Low-Speed Serial I/O Thrives Amid High-Speed Hype

July 5, 2004
Neglected amid the volume of recent press on high-speed serial interfaces, where the cutting edge is now exceeding 10 Gbits/s, has been the quiet adoption of lower-speed serial interfaces in a variety of equipment types. So why all the noise about...

Neglected amid the volume of recent press on high-speed serial interfaces, where the cutting edge is now exceeding 10 Gbits/s, has been the quiet adoption of lower-speed serial interfaces in a variety of equipment types. So why all the noise about high-speed interfaces, and what is driving the adoption of lower-speed interfaces?
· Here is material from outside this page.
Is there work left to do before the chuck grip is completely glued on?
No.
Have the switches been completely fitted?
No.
Designers of cutting-edge networking and telecommunications systems often are limited by the amount of data they can transfer across their backplane. For a given physical size, board manufacturing technology, and number of layers, there is a finite and literal limit to the number of signals that can be placed on the backplane. This limit is squeezed further by the need to maintain separations and insert ground planes and traces to minimize crosstalk.

Such challenges prompted the switch from parallel buses running at lower speeds to higher-speed serial interfaces. Over time, designers have moved from 1 Gbit/s to 3 Gbits/s, and investigation in the areas of 5 Gbits/s, 10 Gbits/s, and higher is active. Due to both the inherent interest associated with the cutting edge and the improvements in the capacity of high-end systems that the latest high-speed interfaces will make possible, designers are naturally interested in learning more about these technologies.
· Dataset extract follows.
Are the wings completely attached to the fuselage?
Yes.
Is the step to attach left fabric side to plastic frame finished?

Many designs, however, use 16-, 32-, or 64-bit buses running at tens of megahertz between chips or boards. Although commonplace and frequently not subject to any compelling pressure for faster throughput, there are nevertheless many reasons why designers are choosing to serialize these parallel links—albeit at lower data rates than those used for high-throughput systems.

Common challenges that designers face with the traditional parallel bus approach include managing skew, noise immunity, high power, and the limits on scalability. The serial-based approach offers solutions to these challenges, making it more attractive in many situations.
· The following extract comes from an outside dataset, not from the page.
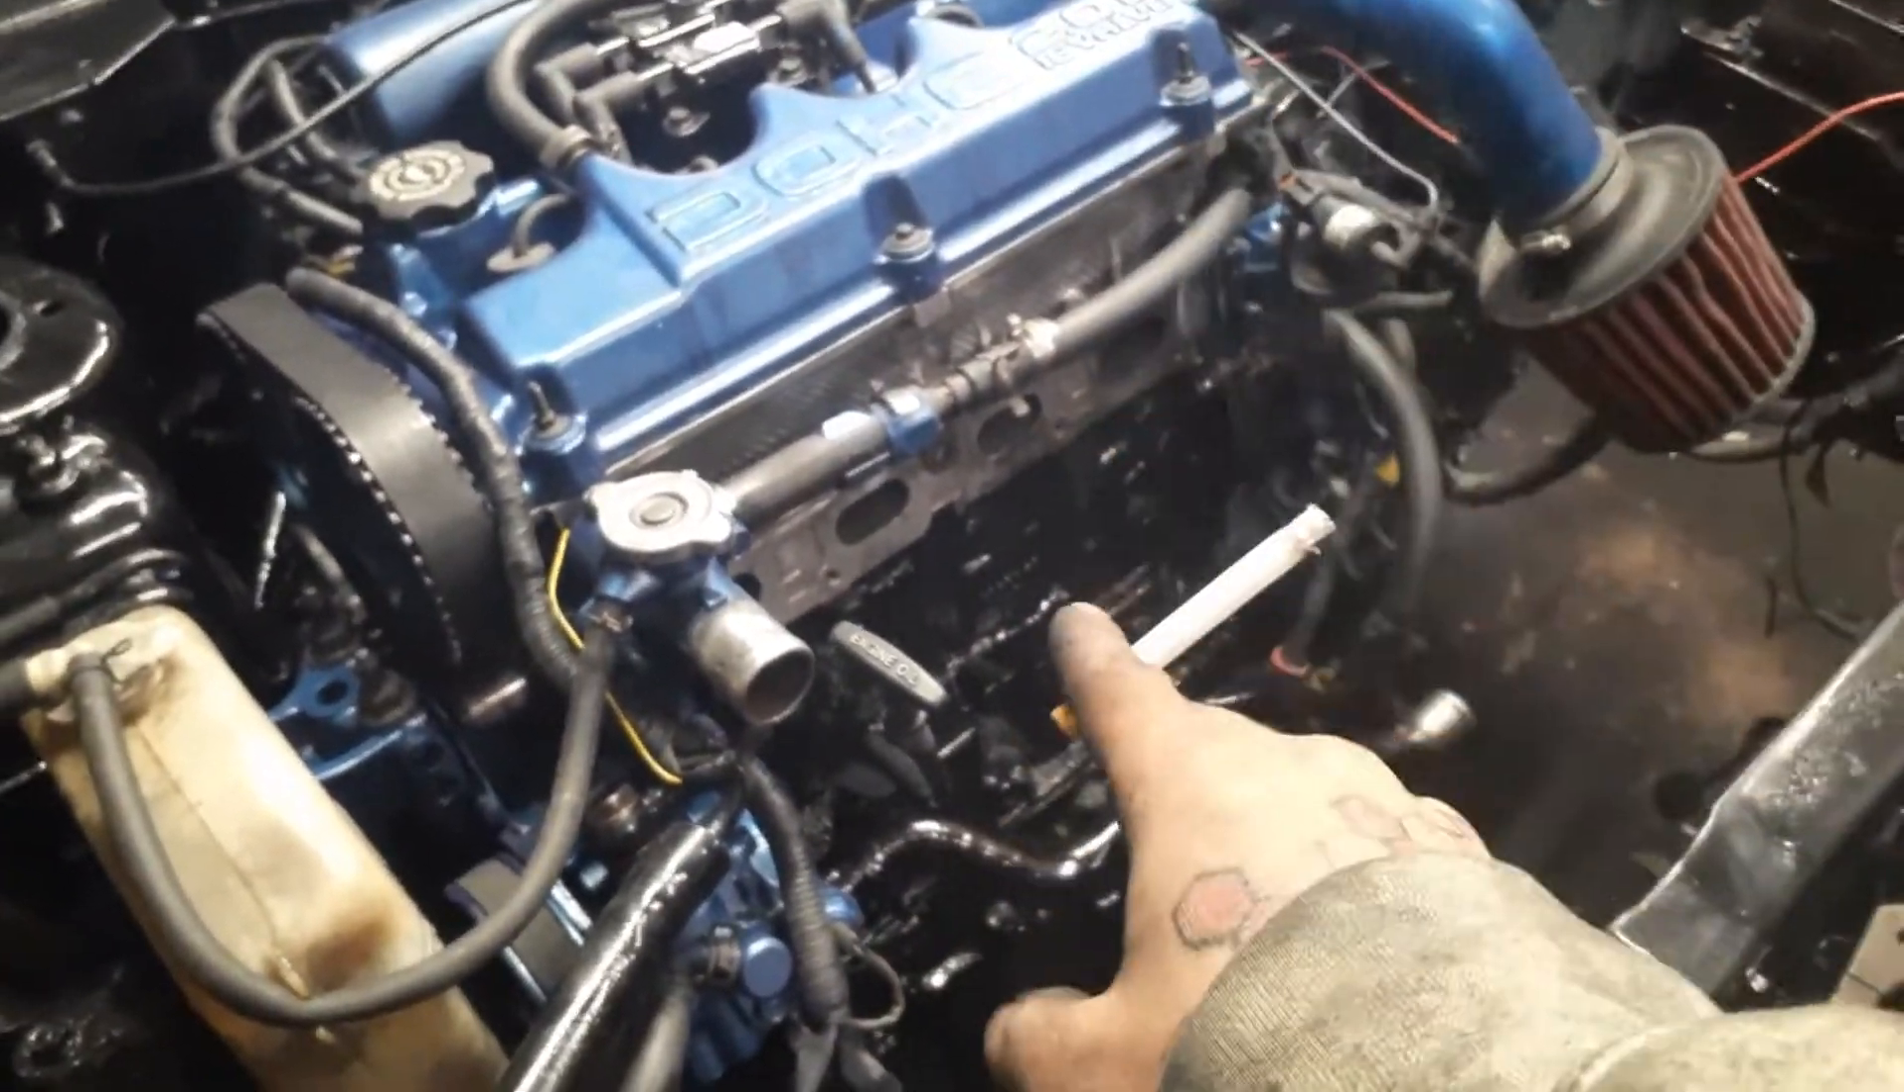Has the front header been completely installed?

  • Moving to a serial link limits the number of signals to be transmitted across the link. In turn, this allows the use of differential interfaces such as LVDS. By their nature, these provide better noise immunity, lower power, and lower emissions than the LVCMOS signaling most common for parallel interfaces.
  • Serial links use SERDES technologies, which embed the clock in the data. This relieves system designers from having to manage critical clock-to-data skews. But SERDES design is not easy. The toughest timing and design issues can be tackled once by the SERDES chip designer, though, rather than encountered repeatedly in every system that is developed.
  • Serial-based approaches limit the number of traces on circuit boards, conductors in cabling, and pins in connectors. True, these run at higher speeds than those for the typical parallel bus. However, thanks to leading-edge communications and networking advances, the connectors, materials, and design techniques are now sufficiently advanced such that hooking up a 1-Gbit/s link should be within the capability of most system designers.

Over the next few years, acceptance of serial technology should continue to increase. Initially, the high cost of SERDES chips limited their use to high-performance applications. Designers were unlikely to adopt it despite its technical elegance. Today, lower-speed SERDES chips are available at less than $2.00 per TX/RX pair, virtually eliminating this economic roadblock.

Designers from a broad swath of industries, from industrial to consumer and from military to communications, are investigating, implementing, and realizing the benefits of low-speed serial links. Some of the standards for lower-speed SERDES indicate the breadth of this adoption. Examples include the SMPTE 292M and 259M standards in video broadcast applications, GbE in routers, the continued use of lower-end Sonet standards (OC-3 and OC-12), the emerging CPRI and OBSAI wireless basestation standards, 1G/2G Fibre Channel, and Serial ATA in the storage space.

This quiet adoption perhaps deserves more attention in the press. More importantly, it merits the attention of designers creating their company's next-generation products. Don't be surprised if this "quiet" adoption starts to get noisy.